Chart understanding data

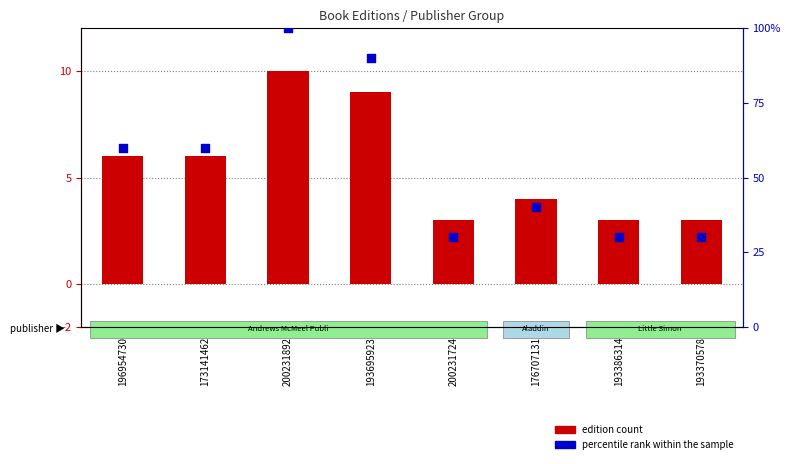

Is the value of edition count at 176707131 greater than the value of percentile rank within the sample at 193695923?

No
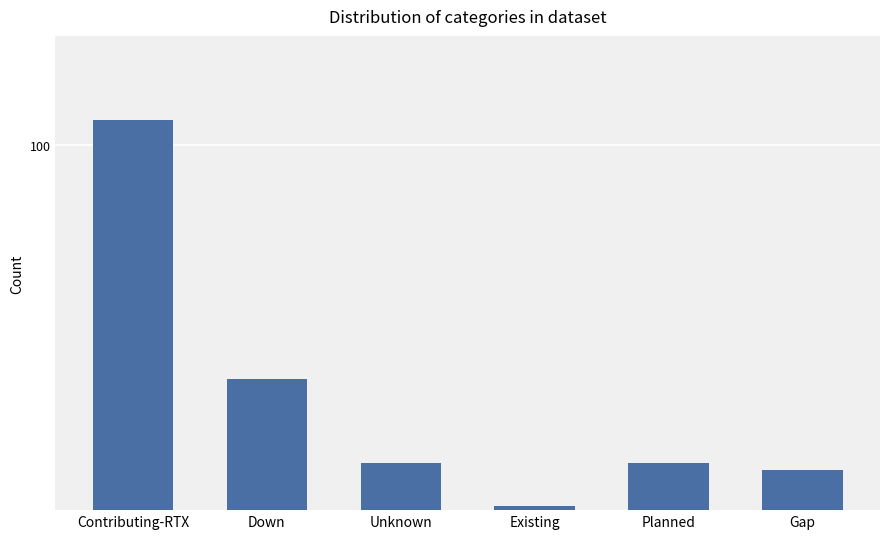

Is it true that the value at Gap is 11?

True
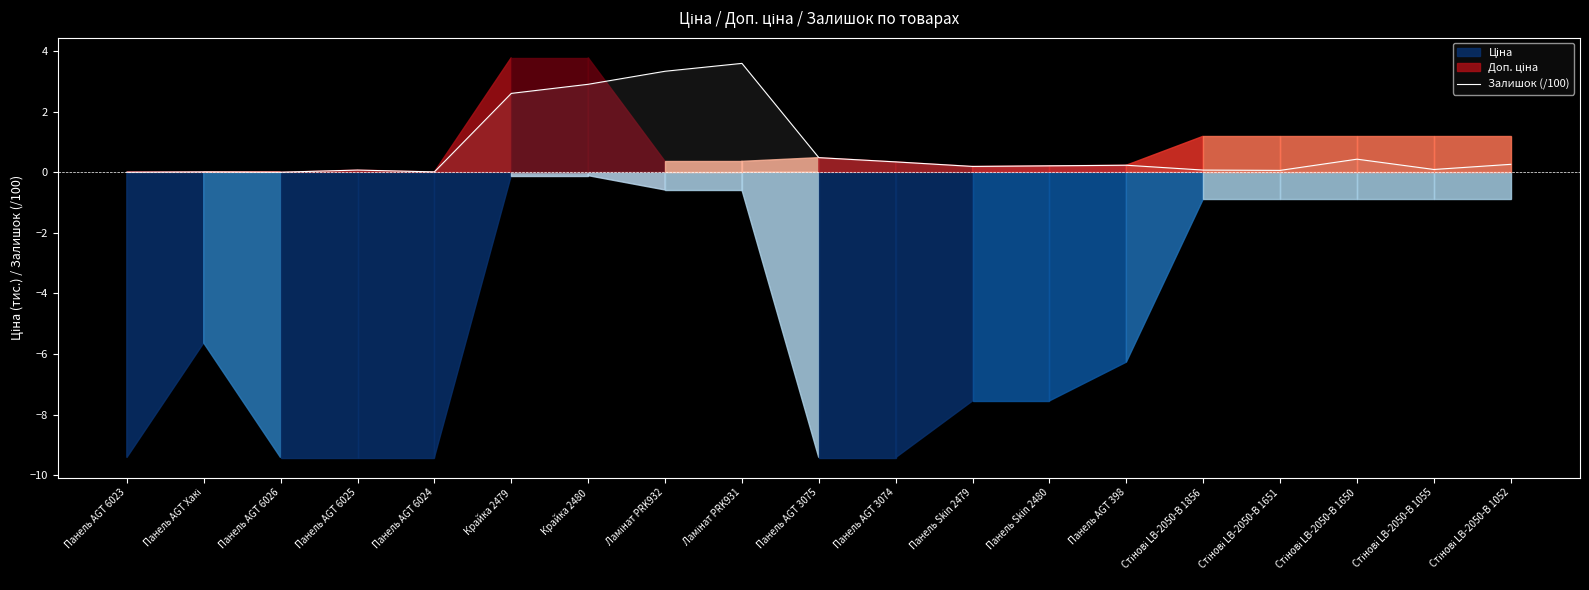

What is the difference between the maximum and minimum values?

3.6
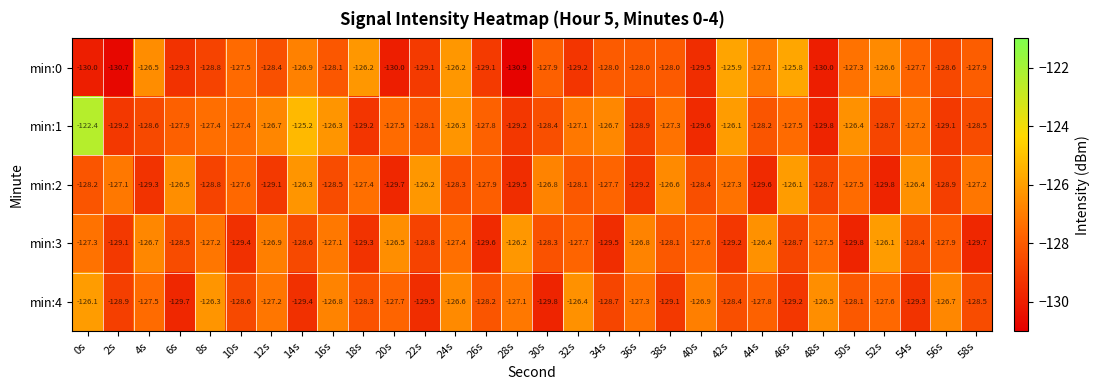

At how many categories does at least one series exceed -127?

26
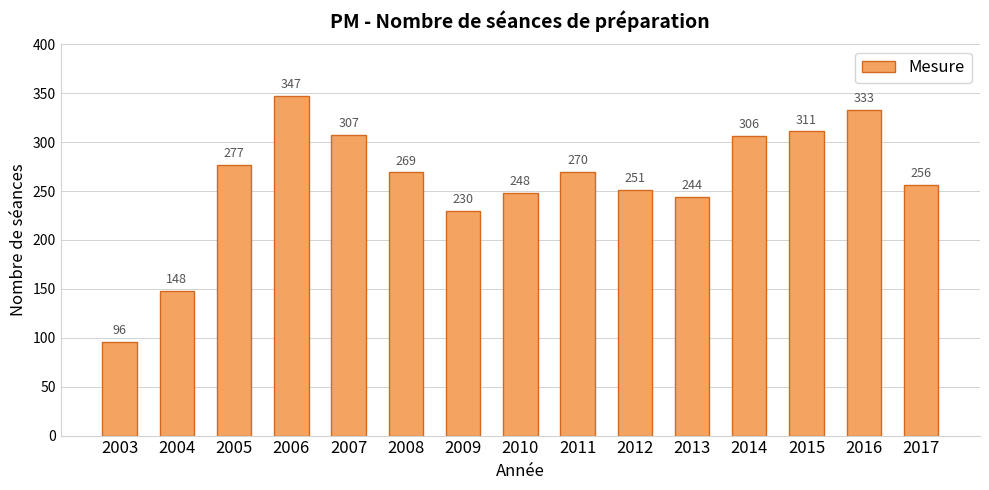

Are the bars grouped side by side (vs. stacked)?

No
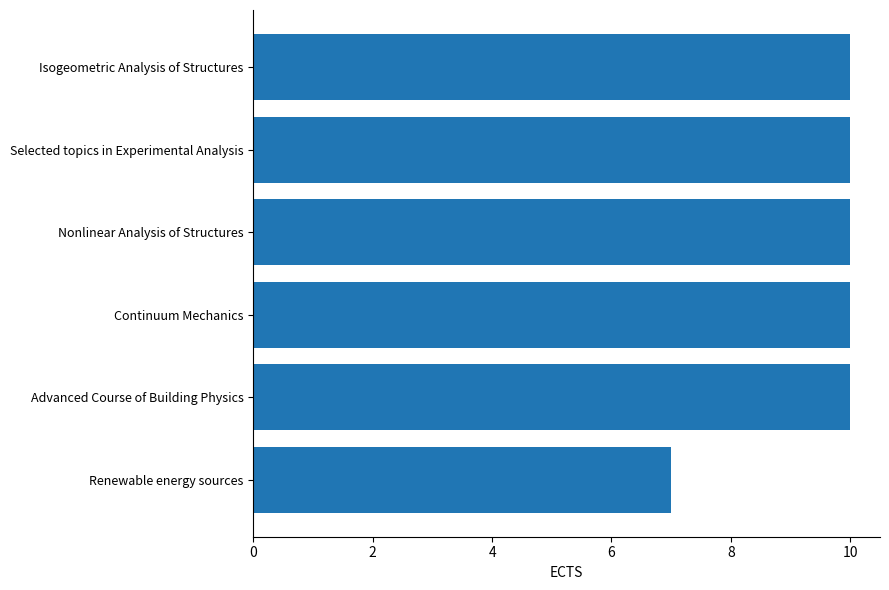

Are the bars grouped side by side (vs. stacked)?

No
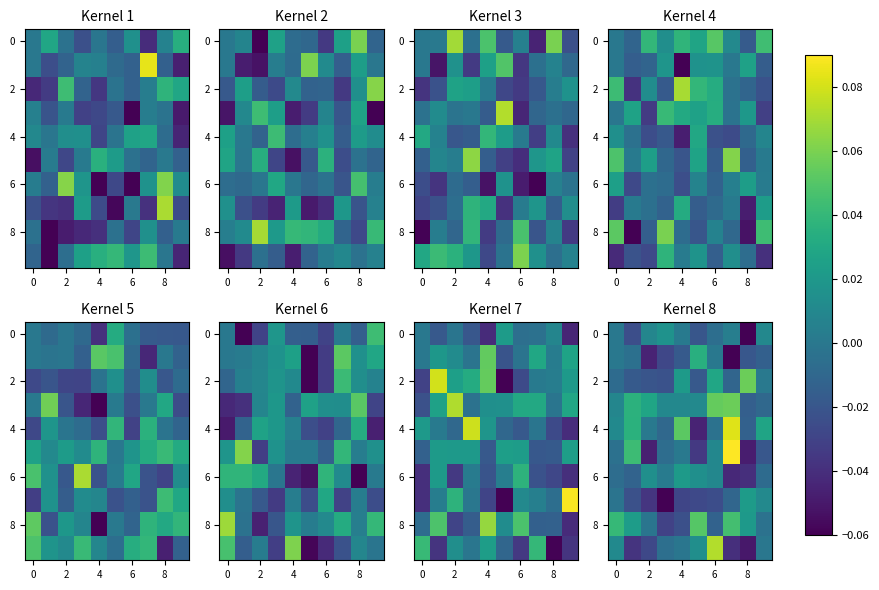

Count the number of categories in the chart.

10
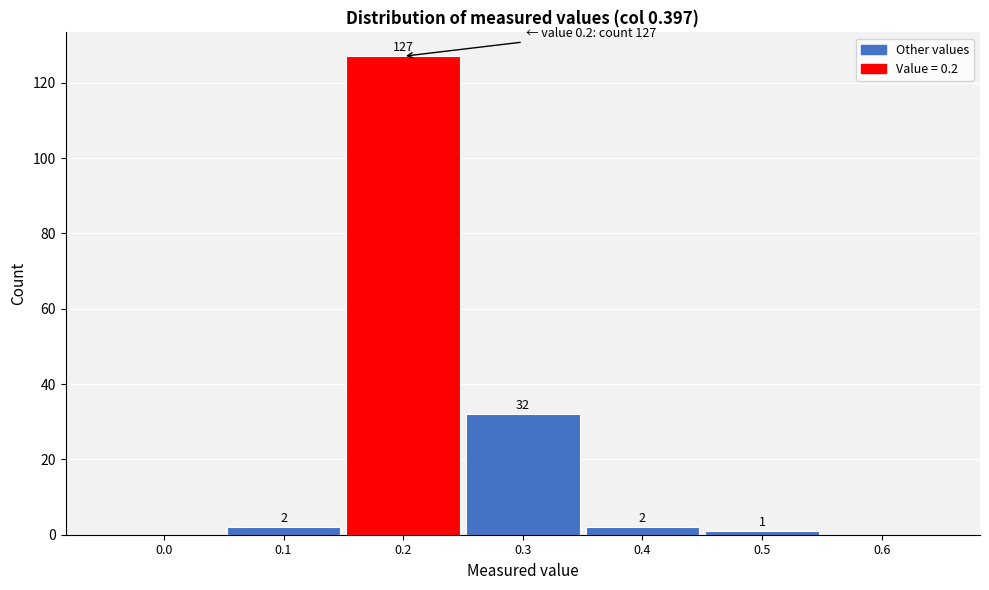

Reading right to left, extract all data points from this chart.

0.6=0	0.5=1	0.4=2	0.3=32	0.2=127	0.1=2	0.0=0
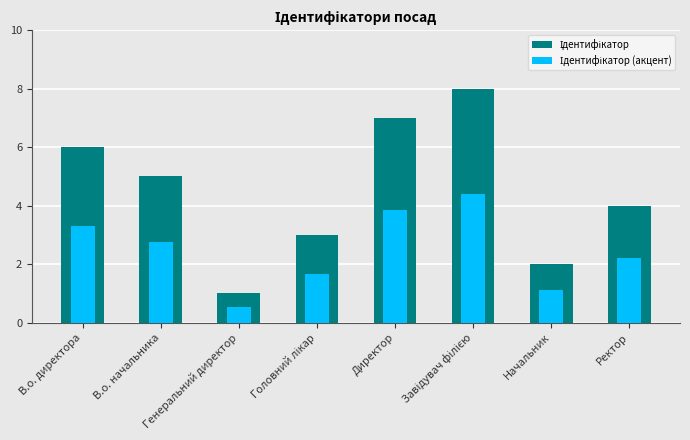

Rank the series by their average value, from lowest to highest.

Ідентифікатор (акцент), Ідентифікатор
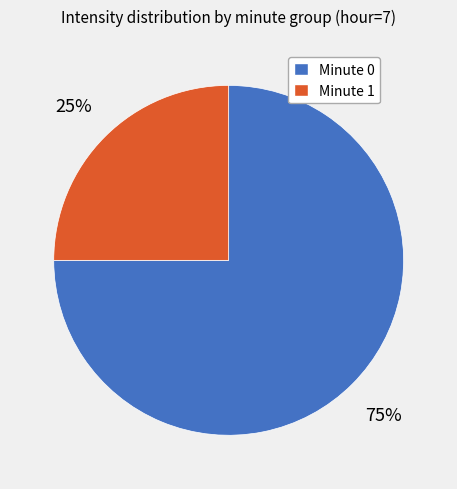

To the nearest percent, what is the combined percentage of Minute 0 and Minute 1?

100%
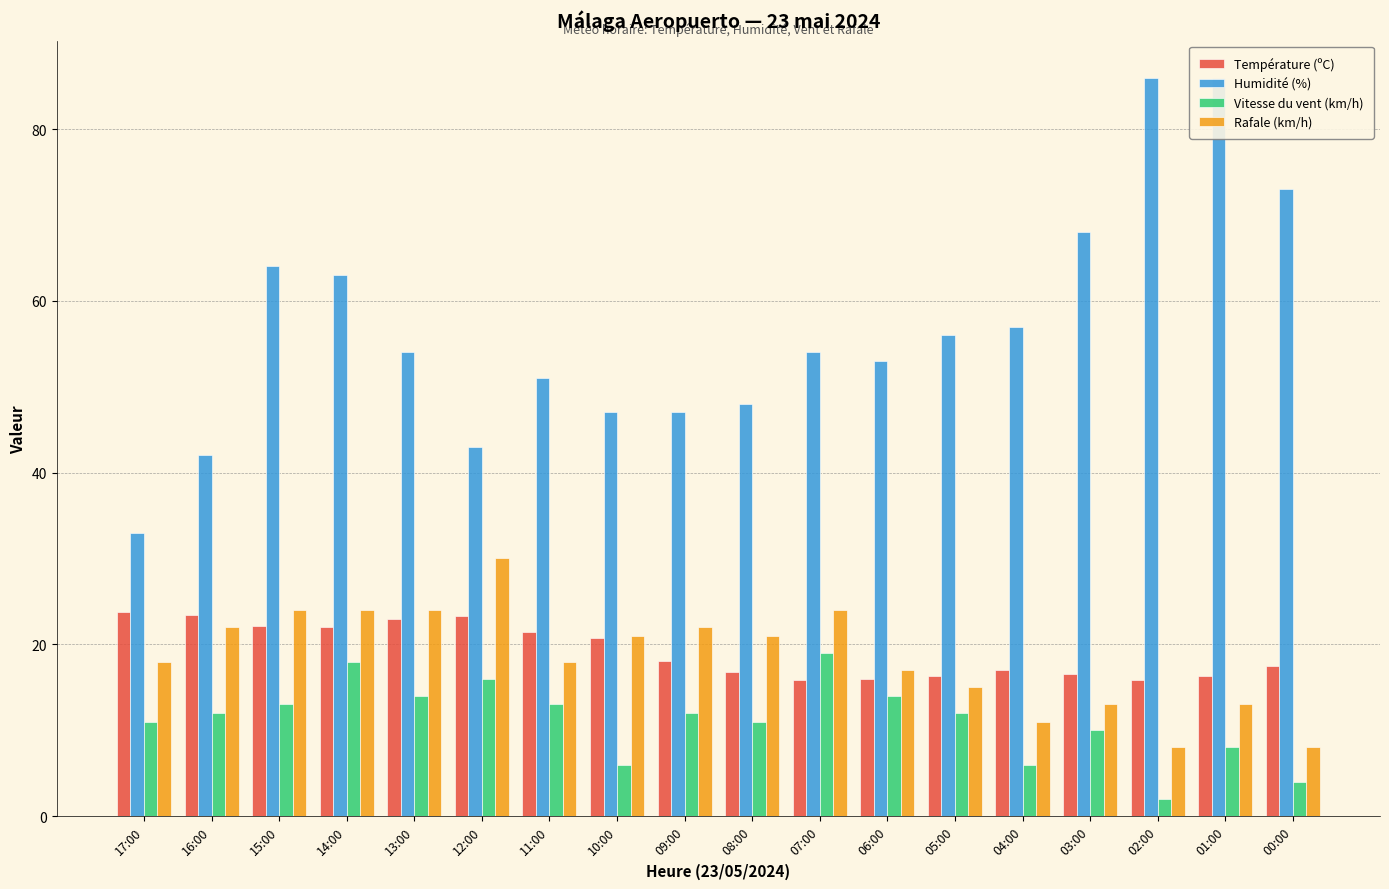

How many values in the Température (ºC) series are below 18?

9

● **ACTION ITEM**:
Copy out all of the lines above word for word, but leave out the pictures.

● **TASK RESULT**:
Is the value of edition count at 176707131 greater than the value of percentile rank within the sample at 193695923?

No

Is it true that the value at Gap is 11?

True

What is the difference between the maximum and minimum values?

3.6

At how many categories does at least one series exceed -127?

26

Are the bars grouped side by side (vs. stacked)?

No

Are the bars grouped side by side (vs. stacked)?

No

Count the number of categories in the chart.

10

Reading right to left, extract all data points from this chart.

0.6=0	0.5=1	0.4=2	0.3=32	0.2=127	0.1=2	0.0=0

Rank the series by their average value, from lowest to highest.

Ідентифікатор (акцент), Ідентифікатор

To the nearest percent, what is the combined percentage of Minute 0 and Minute 1?

100%

How many values in the Température (ºC) series are below 18?

9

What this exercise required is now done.